Supplied material:

========================

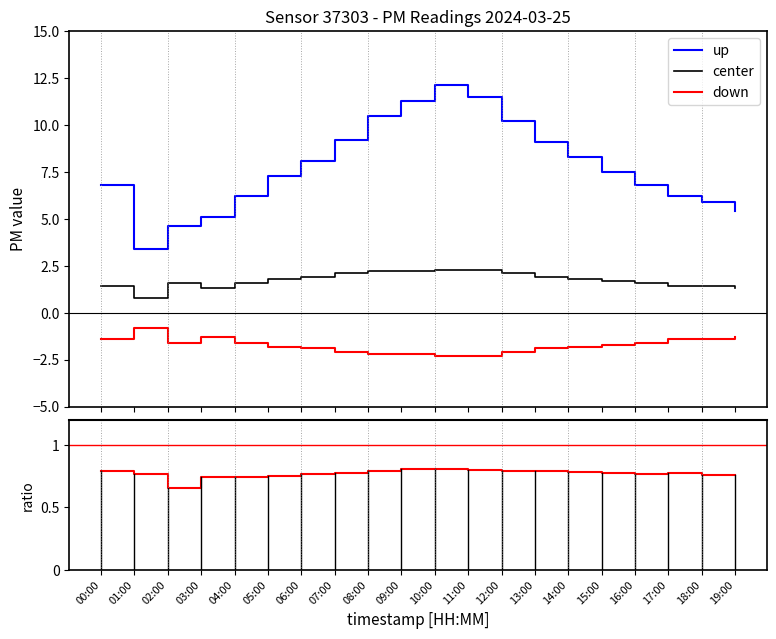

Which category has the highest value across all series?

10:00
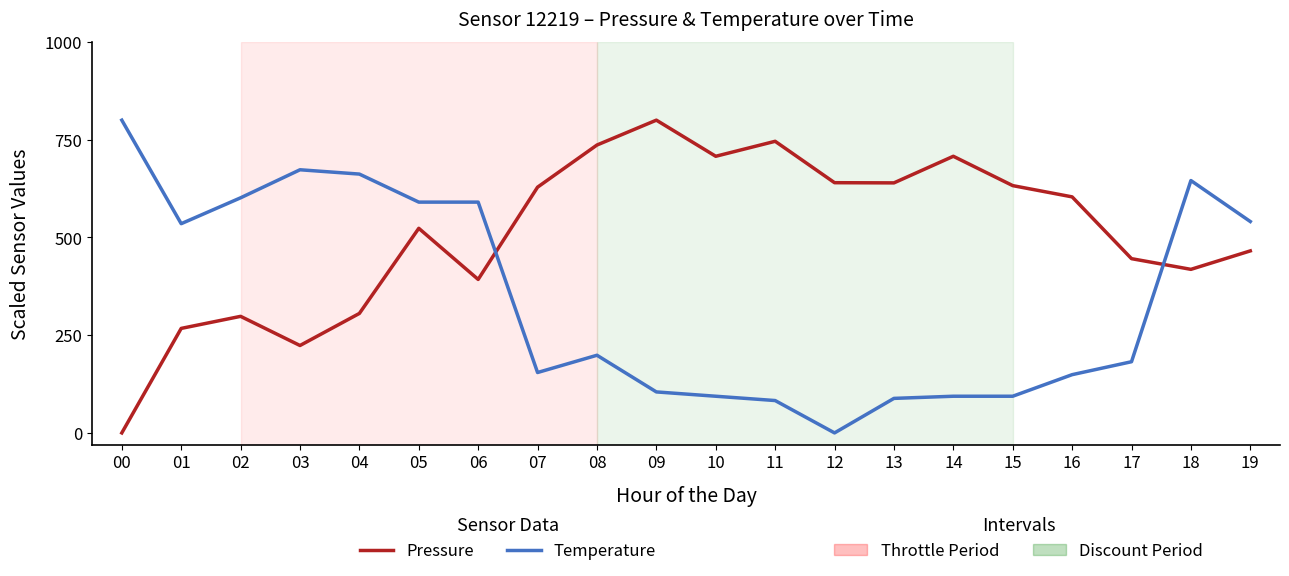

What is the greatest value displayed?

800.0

========================

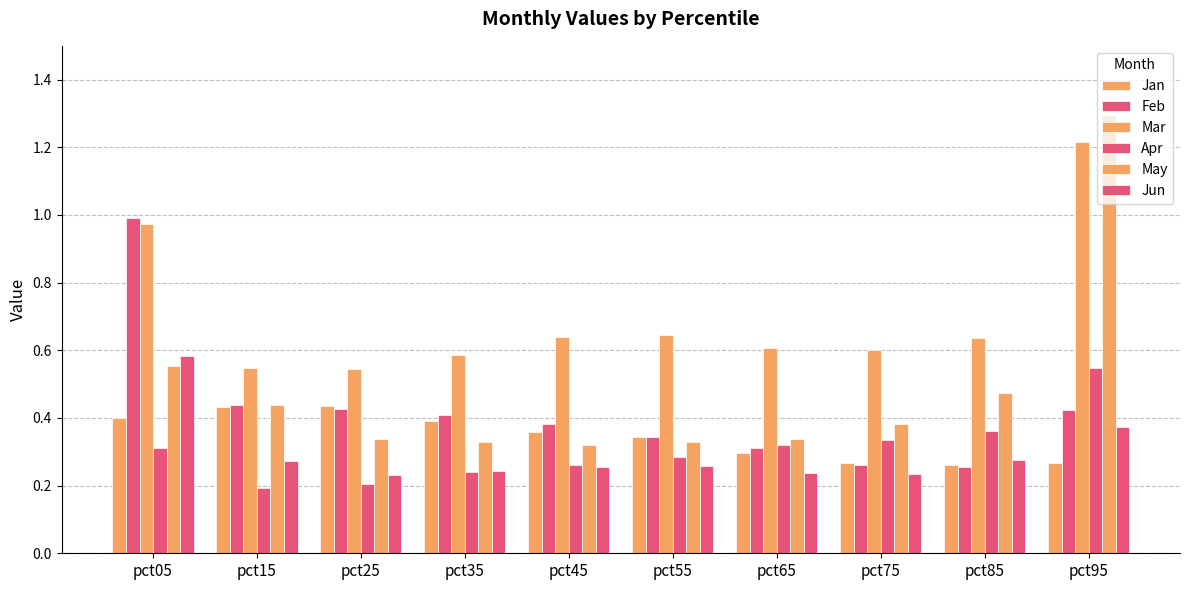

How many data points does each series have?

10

========================

To do: Rewrite the listing from the line with "Which category has" up to and including the line with "What is the greatest value displayed?", swapping "value" for "figure" and keeping everything else unchanged. Omit the pictures from your answer.

Output for this task:
Which category has the highest figure across all series?

10:00

What is the greatest figure displayed?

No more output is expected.